* TASK DIRECTIONS *
Set every entry down again, unchanged, picture-free.

* DATA PROVIDED *
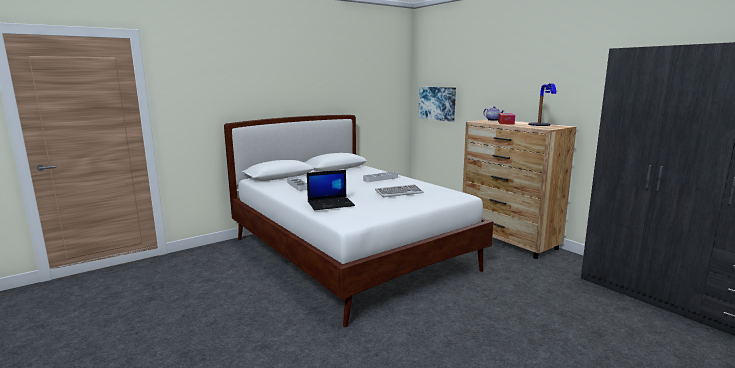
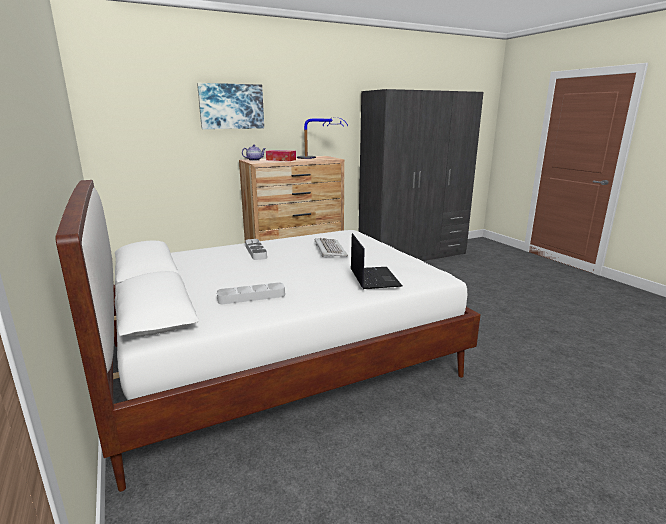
camera: 80 degrees left, 5 degrees up
picture [418,87,456,122] -> picture moved to [197,83,264,129]

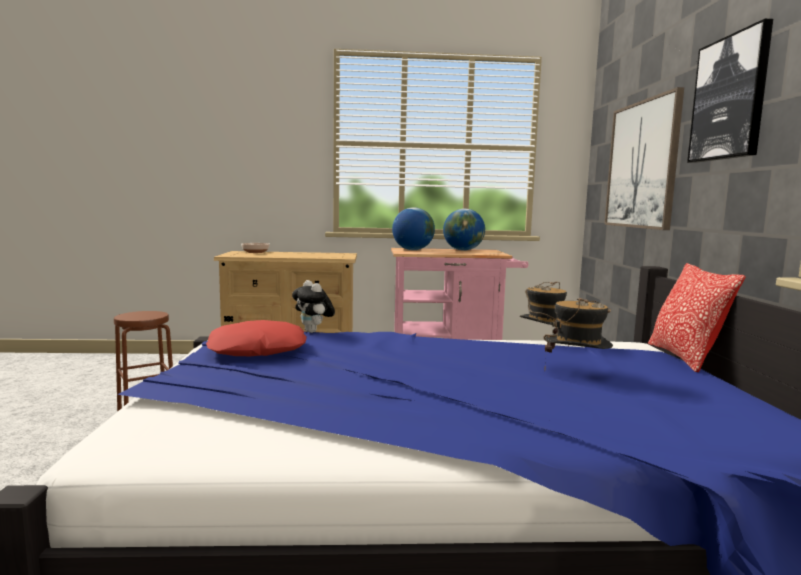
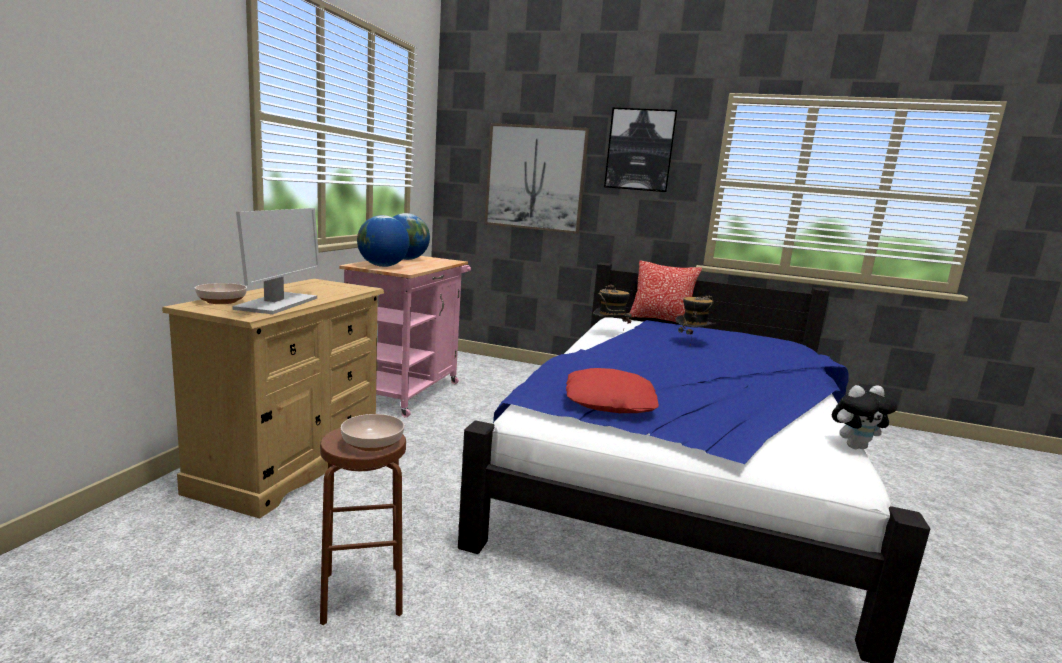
camera: 70 degrees left, 5 degrees up
plush toy [292,280,335,333] -> plush toy moved to [832,385,897,449]
none -> monitor [232,208,320,314]
none -> bowl [341,414,404,451]

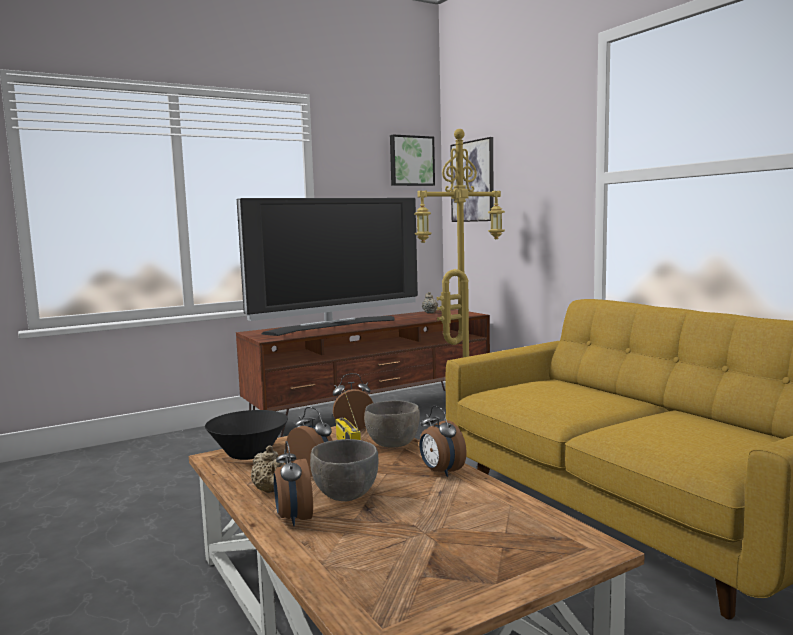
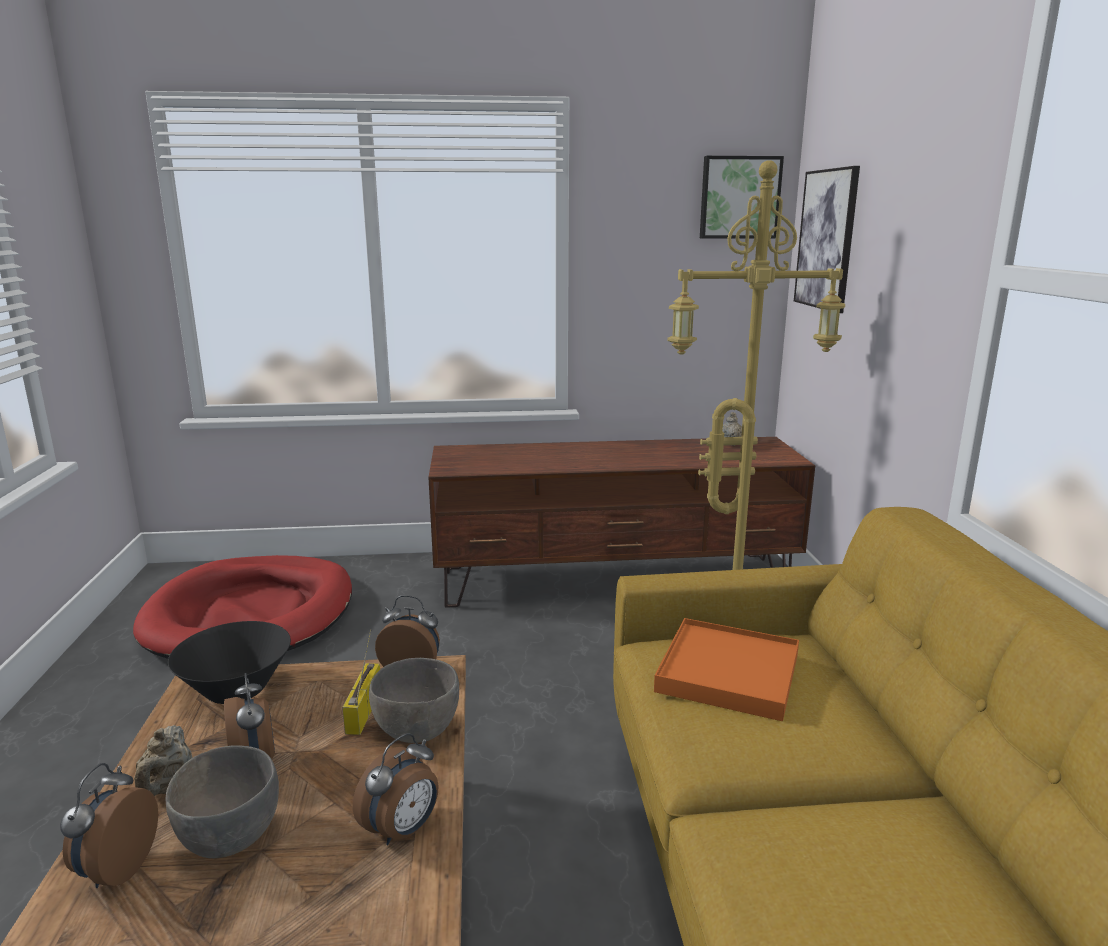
camera: 25 degrees right, 10 degrees up
television [237,198,418,336] -> none
alarm clock [419,406,467,477] -> alarm clock turned 135 degrees counterclockwise [353,733,439,846]
none -> red dog bed [133,555,352,659]
none -> orange tray [654,618,799,721]

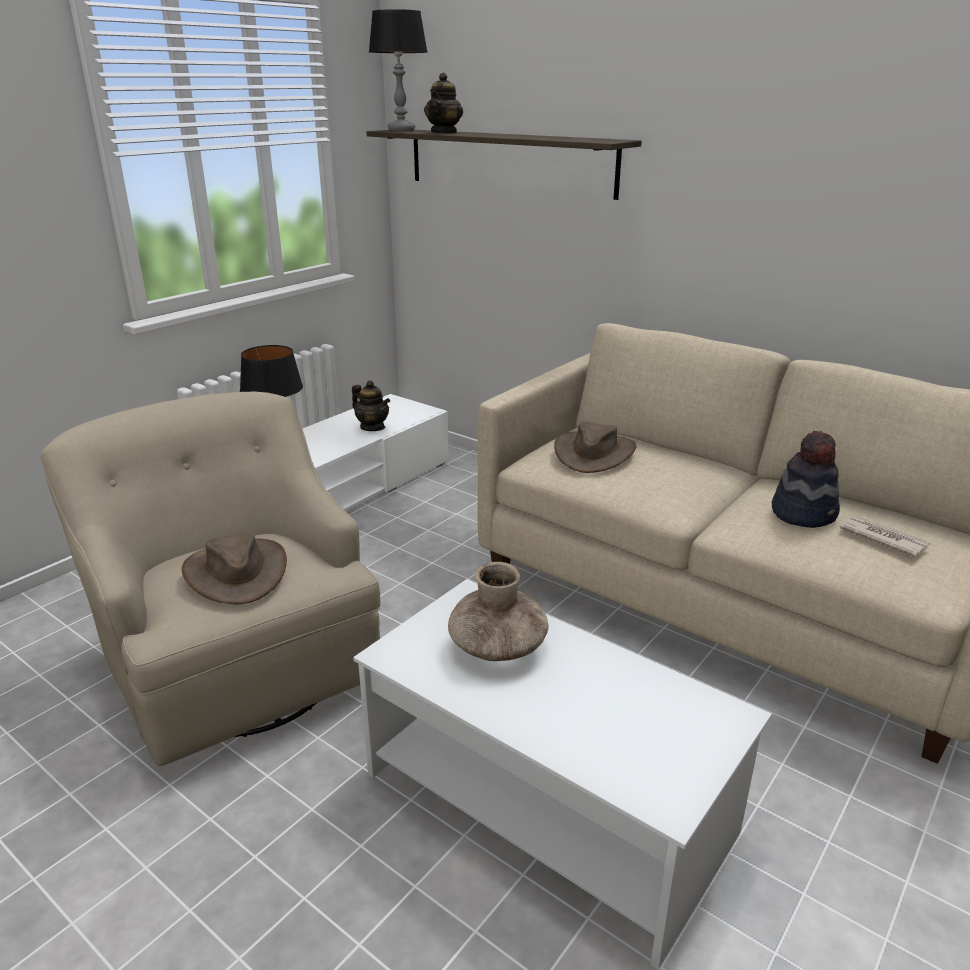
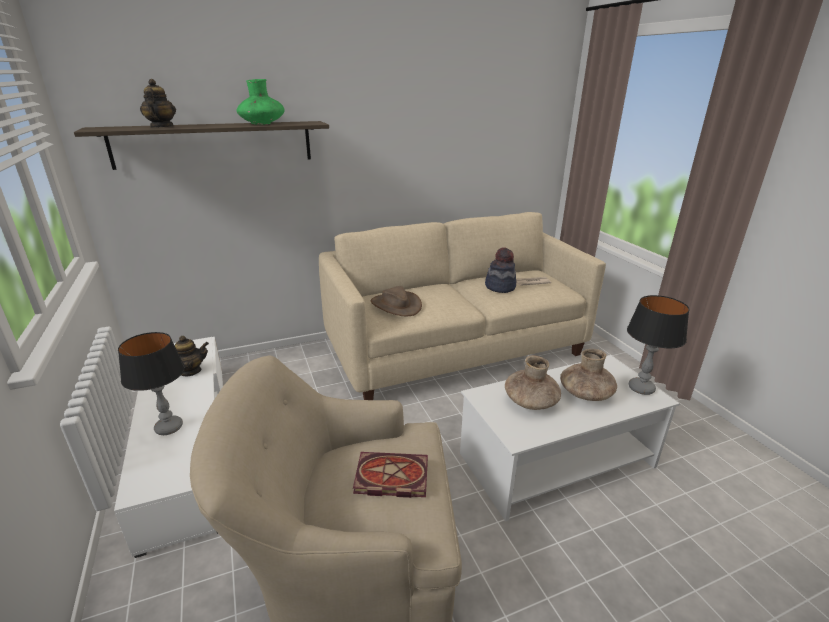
camera: 60 degrees left, 0 degrees up
brown hat [182,532,287,604] -> book [353,452,428,498]
table lamp [369,9,428,131] -> table lamp moved to [627,295,689,395]
teapot [424,73,463,134] -> teapot turned 150 degrees counterclockwise [140,79,176,128]
none -> green vase [237,79,285,125]
none -> brown vase [560,349,617,401]

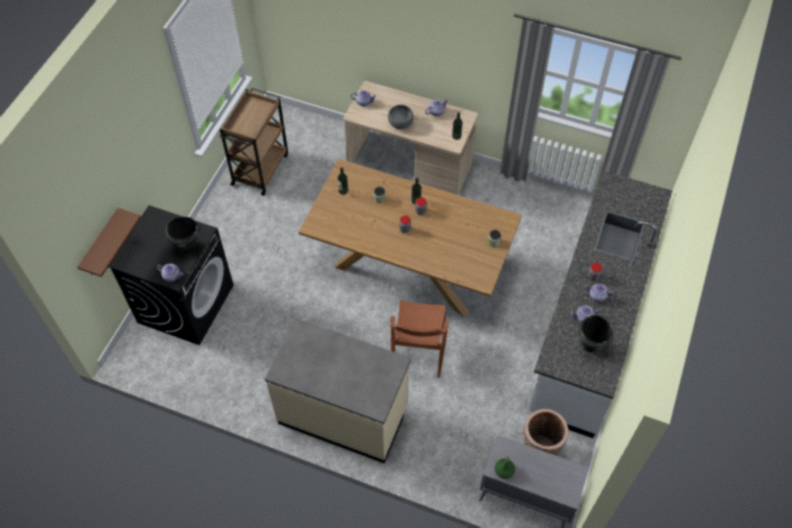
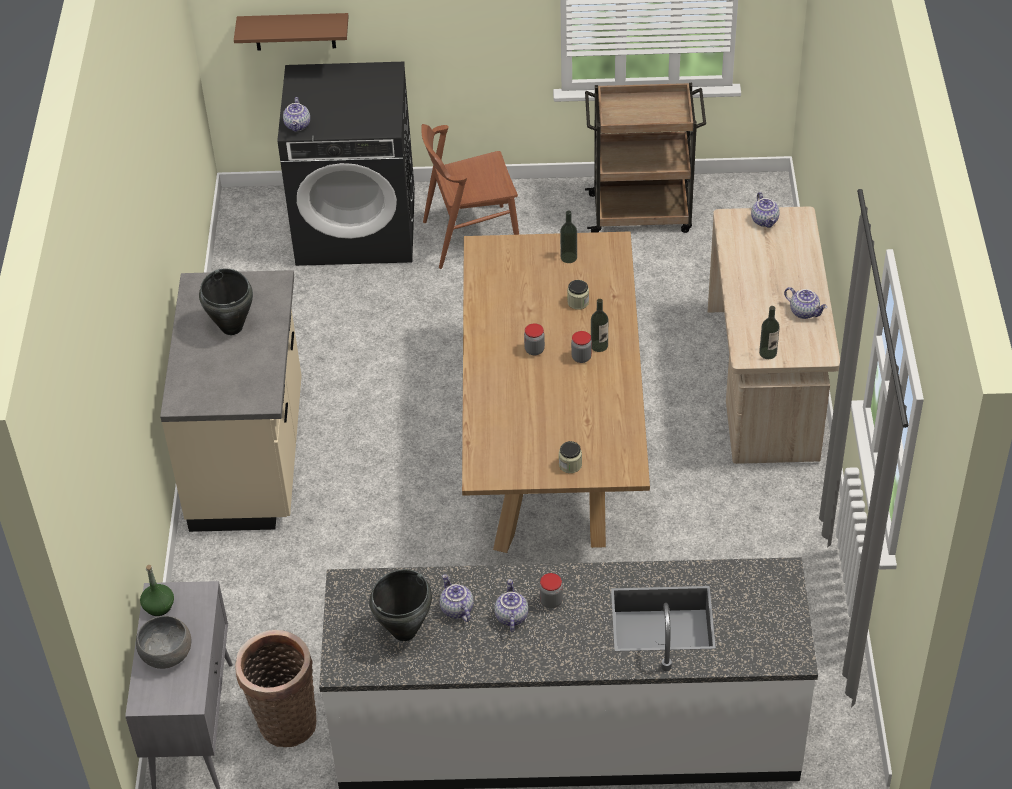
camera: 70 degrees right, 10 degrees down
black cooking pot [166,216,200,253] -> black cooking pot moved to [199,268,253,335]
grey bowl [388,105,414,129] -> grey bowl moved to [136,616,191,669]
brown chair [390,300,449,378] -> brown chair moved to [421,124,519,269]

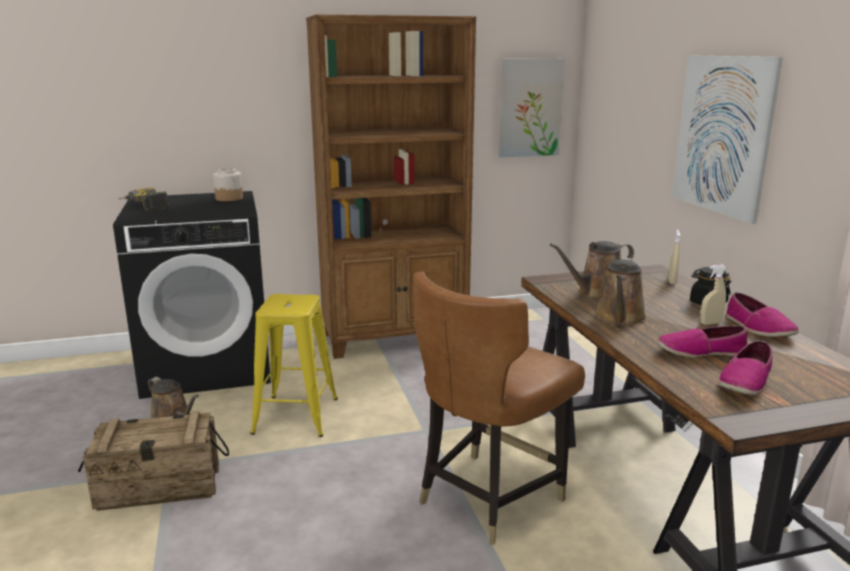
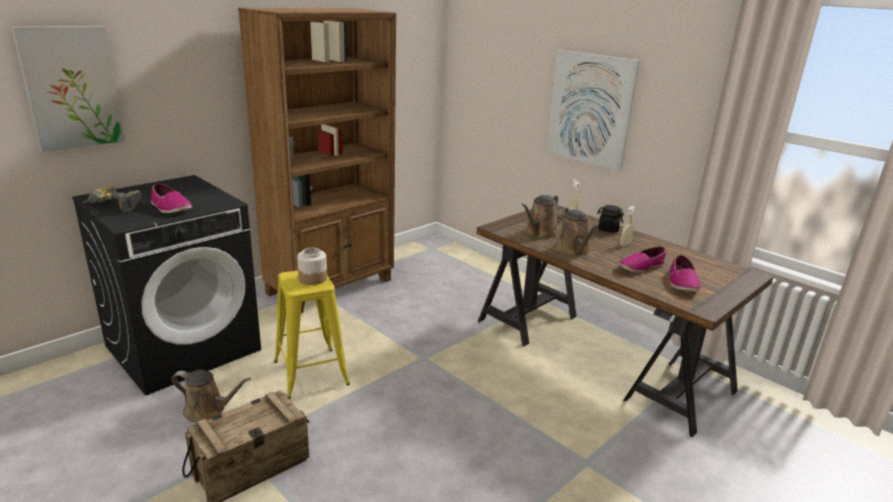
camera: 30 degrees left, 5 degrees up
jar [213,168,243,201] -> jar moved to [297,248,327,285]
brown chair [413,271,585,545] -> none
picture [499,58,564,157] -> picture moved to [12,26,125,152]
shoe [725,293,799,337] -> shoe moved to [151,184,192,213]

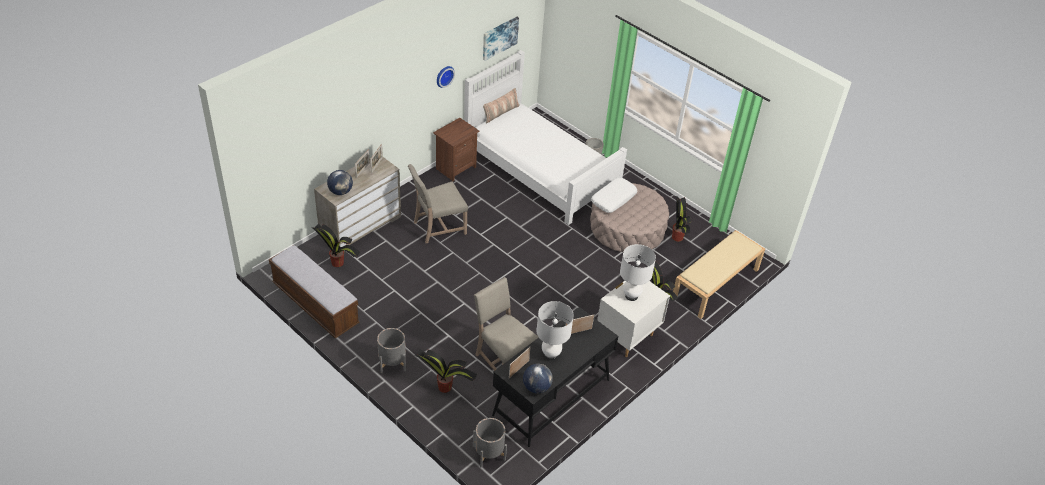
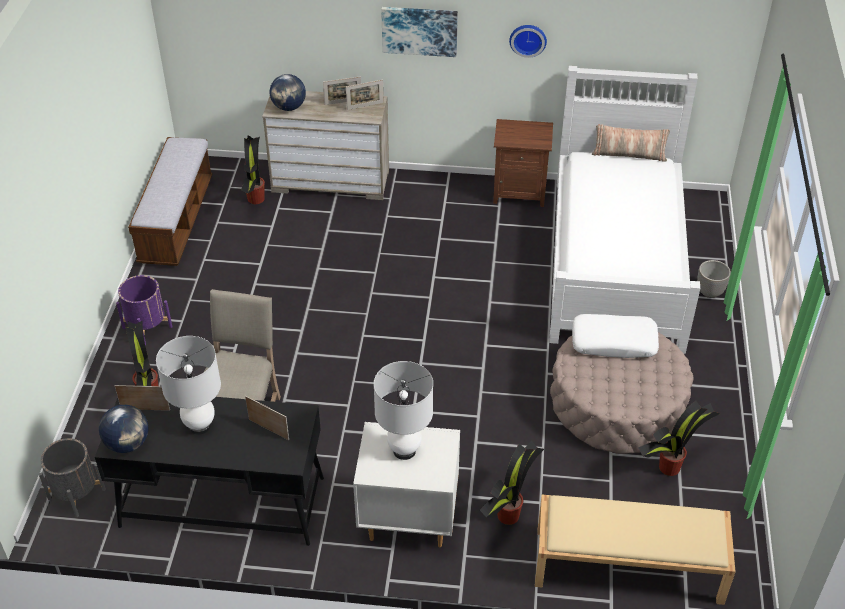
camera: 55 degrees right, 0 degrees up
grey planter [377,328,406,373] -> purple planter [116,275,172,345]
beige chair [408,164,468,243] -> none
picture [483,17,519,61] -> picture moved to [381,7,458,57]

* SOLUTION TO THIS PROBLEM *
camera: 80 degrees left, 5 degrees up
picture [418,87,456,122] -> picture moved to [197,83,264,129]

camera: 70 degrees left, 5 degrees up
plush toy [292,280,335,333] -> plush toy moved to [832,385,897,449]
none -> monitor [232,208,320,314]
none -> bowl [341,414,404,451]

camera: 25 degrees right, 10 degrees up
television [237,198,418,336] -> none
alarm clock [419,406,467,477] -> alarm clock turned 135 degrees counterclockwise [353,733,439,846]
none -> red dog bed [133,555,352,659]
none -> orange tray [654,618,799,721]

camera: 60 degrees left, 0 degrees up
brown hat [182,532,287,604] -> book [353,452,428,498]
table lamp [369,9,428,131] -> table lamp moved to [627,295,689,395]
teapot [424,73,463,134] -> teapot turned 150 degrees counterclockwise [140,79,176,128]
none -> green vase [237,79,285,125]
none -> brown vase [560,349,617,401]

camera: 70 degrees right, 10 degrees down
black cooking pot [166,216,200,253] -> black cooking pot moved to [199,268,253,335]
grey bowl [388,105,414,129] -> grey bowl moved to [136,616,191,669]
brown chair [390,300,449,378] -> brown chair moved to [421,124,519,269]

camera: 30 degrees left, 5 degrees up
jar [213,168,243,201] -> jar moved to [297,248,327,285]
brown chair [413,271,585,545] -> none
picture [499,58,564,157] -> picture moved to [12,26,125,152]
shoe [725,293,799,337] -> shoe moved to [151,184,192,213]

camera: 55 degrees right, 0 degrees up
grey planter [377,328,406,373] -> purple planter [116,275,172,345]
beige chair [408,164,468,243] -> none
picture [483,17,519,61] -> picture moved to [381,7,458,57]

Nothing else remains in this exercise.